The lines you return must be all those in the data that hold the string "linejoin".

## [MATERIALS PROVIDED]

----

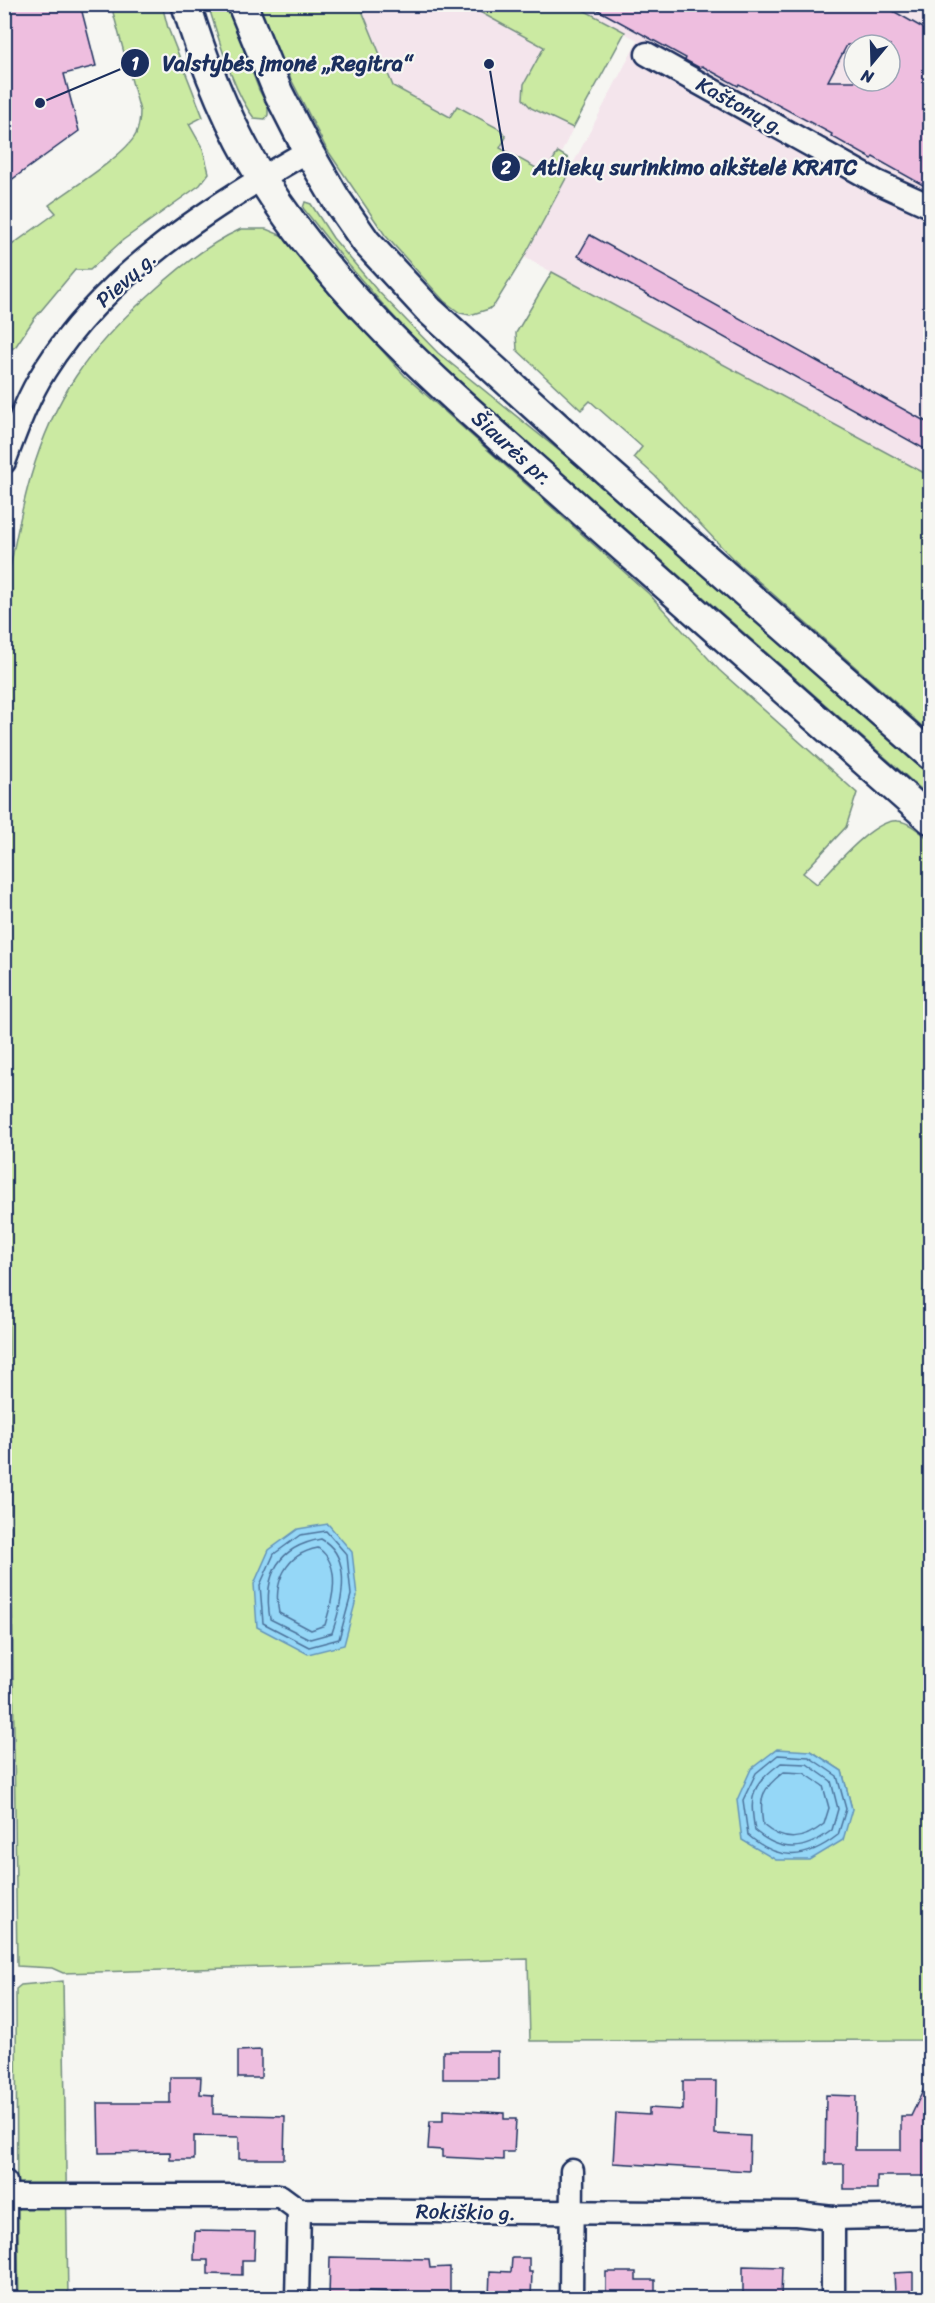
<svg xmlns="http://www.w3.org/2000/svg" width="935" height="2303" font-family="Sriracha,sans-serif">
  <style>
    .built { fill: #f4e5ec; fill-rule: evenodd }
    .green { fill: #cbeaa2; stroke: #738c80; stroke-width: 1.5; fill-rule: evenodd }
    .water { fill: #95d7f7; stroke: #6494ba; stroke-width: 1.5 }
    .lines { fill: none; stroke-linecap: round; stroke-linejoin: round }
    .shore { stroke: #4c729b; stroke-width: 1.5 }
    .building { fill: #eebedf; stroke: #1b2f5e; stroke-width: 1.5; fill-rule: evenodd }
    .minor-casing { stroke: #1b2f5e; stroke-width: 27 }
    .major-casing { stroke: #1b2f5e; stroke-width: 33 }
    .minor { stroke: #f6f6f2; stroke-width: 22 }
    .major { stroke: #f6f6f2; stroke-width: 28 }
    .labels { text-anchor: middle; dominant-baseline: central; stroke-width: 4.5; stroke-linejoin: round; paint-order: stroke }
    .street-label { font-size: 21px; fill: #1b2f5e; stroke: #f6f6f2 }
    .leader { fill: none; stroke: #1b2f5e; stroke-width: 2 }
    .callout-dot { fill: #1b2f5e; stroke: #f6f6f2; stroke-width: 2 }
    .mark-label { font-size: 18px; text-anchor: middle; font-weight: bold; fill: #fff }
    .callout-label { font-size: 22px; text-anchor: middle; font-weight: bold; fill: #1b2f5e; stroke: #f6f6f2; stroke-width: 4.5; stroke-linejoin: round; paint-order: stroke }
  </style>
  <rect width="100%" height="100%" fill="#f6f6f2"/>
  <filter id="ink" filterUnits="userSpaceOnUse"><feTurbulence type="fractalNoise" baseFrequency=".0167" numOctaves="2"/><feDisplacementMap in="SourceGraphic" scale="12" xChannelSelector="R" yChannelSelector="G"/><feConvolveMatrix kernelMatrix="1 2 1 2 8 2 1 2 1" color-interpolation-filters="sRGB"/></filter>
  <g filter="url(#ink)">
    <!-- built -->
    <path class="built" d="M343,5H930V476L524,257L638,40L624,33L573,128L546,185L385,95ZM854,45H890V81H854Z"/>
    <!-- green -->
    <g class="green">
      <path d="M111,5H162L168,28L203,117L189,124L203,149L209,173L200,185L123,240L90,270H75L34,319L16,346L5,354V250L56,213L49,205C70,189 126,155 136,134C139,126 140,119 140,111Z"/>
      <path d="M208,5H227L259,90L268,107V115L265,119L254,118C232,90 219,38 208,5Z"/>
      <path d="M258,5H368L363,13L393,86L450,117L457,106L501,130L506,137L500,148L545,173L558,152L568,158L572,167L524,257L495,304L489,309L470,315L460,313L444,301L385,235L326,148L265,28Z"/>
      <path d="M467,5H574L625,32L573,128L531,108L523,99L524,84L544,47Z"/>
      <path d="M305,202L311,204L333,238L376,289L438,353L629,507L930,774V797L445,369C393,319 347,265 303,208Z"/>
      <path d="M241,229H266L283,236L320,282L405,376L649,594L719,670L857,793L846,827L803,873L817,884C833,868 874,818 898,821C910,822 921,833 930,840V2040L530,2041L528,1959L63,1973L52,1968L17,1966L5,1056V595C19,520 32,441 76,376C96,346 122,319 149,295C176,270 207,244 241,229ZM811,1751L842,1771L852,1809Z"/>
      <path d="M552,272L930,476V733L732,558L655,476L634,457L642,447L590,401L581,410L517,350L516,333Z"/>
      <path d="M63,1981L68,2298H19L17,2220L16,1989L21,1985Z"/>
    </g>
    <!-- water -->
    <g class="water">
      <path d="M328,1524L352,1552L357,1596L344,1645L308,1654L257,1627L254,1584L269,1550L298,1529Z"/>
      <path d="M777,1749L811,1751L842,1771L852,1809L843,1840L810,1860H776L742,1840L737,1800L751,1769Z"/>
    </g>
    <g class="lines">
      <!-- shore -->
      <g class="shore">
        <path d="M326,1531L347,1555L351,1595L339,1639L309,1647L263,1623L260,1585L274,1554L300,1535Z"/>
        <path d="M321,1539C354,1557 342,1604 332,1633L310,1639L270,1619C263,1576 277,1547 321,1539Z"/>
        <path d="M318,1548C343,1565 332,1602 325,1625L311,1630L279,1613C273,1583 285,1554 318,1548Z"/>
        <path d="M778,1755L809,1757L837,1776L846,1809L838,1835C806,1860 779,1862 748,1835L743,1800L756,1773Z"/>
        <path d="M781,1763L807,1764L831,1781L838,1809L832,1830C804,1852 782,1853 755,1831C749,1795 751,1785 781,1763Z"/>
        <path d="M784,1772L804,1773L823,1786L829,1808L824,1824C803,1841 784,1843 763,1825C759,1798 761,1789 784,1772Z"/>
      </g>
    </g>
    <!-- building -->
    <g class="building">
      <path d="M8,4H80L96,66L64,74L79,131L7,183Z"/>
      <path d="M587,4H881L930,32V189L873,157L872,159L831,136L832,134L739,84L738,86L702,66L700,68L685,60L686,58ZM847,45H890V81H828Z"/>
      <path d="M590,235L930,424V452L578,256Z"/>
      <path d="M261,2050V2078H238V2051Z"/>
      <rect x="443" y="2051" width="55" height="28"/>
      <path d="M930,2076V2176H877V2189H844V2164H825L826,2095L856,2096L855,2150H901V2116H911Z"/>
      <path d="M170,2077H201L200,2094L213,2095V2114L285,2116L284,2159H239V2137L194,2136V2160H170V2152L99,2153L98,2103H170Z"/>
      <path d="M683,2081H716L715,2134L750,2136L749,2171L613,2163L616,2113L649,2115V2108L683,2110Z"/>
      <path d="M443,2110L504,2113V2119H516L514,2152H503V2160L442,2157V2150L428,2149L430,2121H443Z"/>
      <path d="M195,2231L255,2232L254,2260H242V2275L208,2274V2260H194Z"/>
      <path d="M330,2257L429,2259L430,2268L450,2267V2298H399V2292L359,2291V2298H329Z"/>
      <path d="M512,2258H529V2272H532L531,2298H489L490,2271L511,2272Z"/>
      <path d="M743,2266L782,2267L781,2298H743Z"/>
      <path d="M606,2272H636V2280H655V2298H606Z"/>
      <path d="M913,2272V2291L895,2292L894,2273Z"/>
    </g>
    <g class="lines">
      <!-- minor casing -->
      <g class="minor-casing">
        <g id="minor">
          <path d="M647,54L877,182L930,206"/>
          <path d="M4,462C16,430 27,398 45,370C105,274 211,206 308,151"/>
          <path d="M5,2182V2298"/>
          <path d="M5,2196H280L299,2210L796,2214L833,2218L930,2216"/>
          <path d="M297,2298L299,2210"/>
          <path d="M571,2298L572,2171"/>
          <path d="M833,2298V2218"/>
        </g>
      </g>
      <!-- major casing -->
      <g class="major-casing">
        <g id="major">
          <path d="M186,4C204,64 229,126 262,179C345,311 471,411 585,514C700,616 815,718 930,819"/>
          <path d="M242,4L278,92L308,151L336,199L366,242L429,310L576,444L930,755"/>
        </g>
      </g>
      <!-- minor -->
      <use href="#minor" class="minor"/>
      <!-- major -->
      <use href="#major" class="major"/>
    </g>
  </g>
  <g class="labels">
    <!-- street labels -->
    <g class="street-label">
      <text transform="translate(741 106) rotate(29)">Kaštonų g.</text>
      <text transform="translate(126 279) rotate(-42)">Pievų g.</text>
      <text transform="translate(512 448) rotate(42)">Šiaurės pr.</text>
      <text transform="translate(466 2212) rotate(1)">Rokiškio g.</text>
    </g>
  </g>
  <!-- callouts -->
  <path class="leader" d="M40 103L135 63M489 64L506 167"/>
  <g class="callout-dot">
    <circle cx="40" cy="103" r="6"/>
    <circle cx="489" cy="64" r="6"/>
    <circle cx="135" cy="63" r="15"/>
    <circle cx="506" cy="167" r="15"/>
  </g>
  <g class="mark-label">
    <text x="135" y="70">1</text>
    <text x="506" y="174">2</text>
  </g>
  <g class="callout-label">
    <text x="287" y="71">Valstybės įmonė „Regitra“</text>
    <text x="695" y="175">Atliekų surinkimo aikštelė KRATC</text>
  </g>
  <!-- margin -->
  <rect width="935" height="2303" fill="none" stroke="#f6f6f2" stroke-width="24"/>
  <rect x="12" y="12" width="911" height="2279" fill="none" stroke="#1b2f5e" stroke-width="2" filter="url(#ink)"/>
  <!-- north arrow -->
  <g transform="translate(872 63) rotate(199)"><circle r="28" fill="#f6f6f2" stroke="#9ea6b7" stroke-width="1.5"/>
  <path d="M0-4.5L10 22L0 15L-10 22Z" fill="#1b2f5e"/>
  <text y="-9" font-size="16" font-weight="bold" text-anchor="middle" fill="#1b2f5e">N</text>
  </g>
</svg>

----

## [WRITTEN ANSWER]
    .lines { fill: none; stroke-linecap: round; stroke-linejoin: round }
    .labels { text-anchor: middle; dominant-baseline: central; stroke-width: 4.5; stroke-linejoin: round; paint-order: stroke }
    .callout-label { font-size: 22px; text-anchor: middle; font-weight: bold; fill: #1b2f5e; stroke: #f6f6f2; stroke-width: 4.5; stroke-linejoin: round; paint-order: stroke }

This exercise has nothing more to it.